Cognitive therapy gains can be sudden and large

Cognitive therapy gains can be sudden and can be early in therapy.

Cognitive therapy gains can be sudden, and can spiral upward

Psychotherapy does not always follow a linear path.

Most… research is based on the assumption that treatment progress in psychotherapy is linear, or log-linear, and follows some form of regular dose-response relationship… However, this assumption regarding the macro, or average level of change, does not necessarily hold for a finer grained analysis of individual progress…

The prevalence of sudden gains found in several studies from different research groups varies between 17% and 50%…

…sudden gains are a phenomenon of cognitive behavioral therapies (CBT) and result from CBT-specific techniques. …substantial cognitive changes could be observed in the therapy session preceding the sudden gains. Sudden gains were followed by a better therapeutic alliance and more cognitive changes in the session after the sudden gain.

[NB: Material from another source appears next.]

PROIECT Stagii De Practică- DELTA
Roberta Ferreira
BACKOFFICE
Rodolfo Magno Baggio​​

Thus, the authors postulated an upward spiral, i.e., cognitive changes during the pregain sessions foster the therapeutic alliance and eventually result in additional cognitive changes…

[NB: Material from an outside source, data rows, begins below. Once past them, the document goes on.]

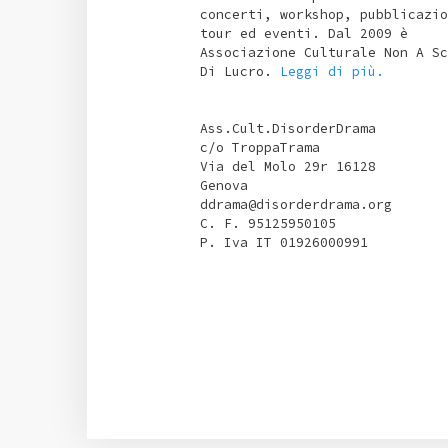
concerti, workshop, pubblicazio
tour ed eventi. Dal 2009 è
Associazione Culturale Non A Sc
Di Lucro.
Leggi di più.
Ass.Cult.DisorderDrama
c/o TroppaTrama
Via del Molo 29r 16128
Genova
ddrama@disorderdrama.org
C. F. 95125950105
P. Iva IT 01926000991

In this paper the frequency of sudden gains as well as sudden losses will be investigated in a large naturalistic outpatient sample (n=1500) with repeated measurements of session progress.

Sudden losses are less frequent, and are more-or-less random

…23.4%… of the patients in the sample experienced at least one sudden gain…

…4.5%… of those experienced a sudden gain and a sudden loss…

…18.9%… had only sudden gains…

…5.47%… experienced only sudden losses.

In contrast to sudden gains, sudden losses occur over the course of treatment without a typical peak of occurrence.

Cognitive therapy gains are greater for people who are hurting more

…those patients who experienced no sudden shifts at all and followed a more linear trajectory had the shortest therapies. At intake patients with no sudden shifts tended to be significantly less disturbed on average… than the three groups with sudden shifts… … post-hoc tests revealed that patients with no sudden shifts were less impaired… compared to sudden gain patients…

…patients with both sudden gains and sudden losses stayed in treatment longer than those in the other groups.

Patients with sudden gains… did not rate the therapeutic relationship significantly higher on average than patients with sudden losses… Results further confirm previous findings that a large amount (about 42%) of sudden gains tend to take place early in therapy and they are part of the phenomenon of early change… But the phenomena also occur later in treatment (about 58%). …we found shorter treatments for patients experiencing sudden gains early in treatment. Patients with early sudden gains showed the highest effect sizes… at the end of treatment.[1]


  1. Lutz, Wolfgang, et al. “The ups and downs of psychotherapy: Sudden gains and sudden losses identified with session reports.” Psychotherapy Research 23.1 (2013): 14-24.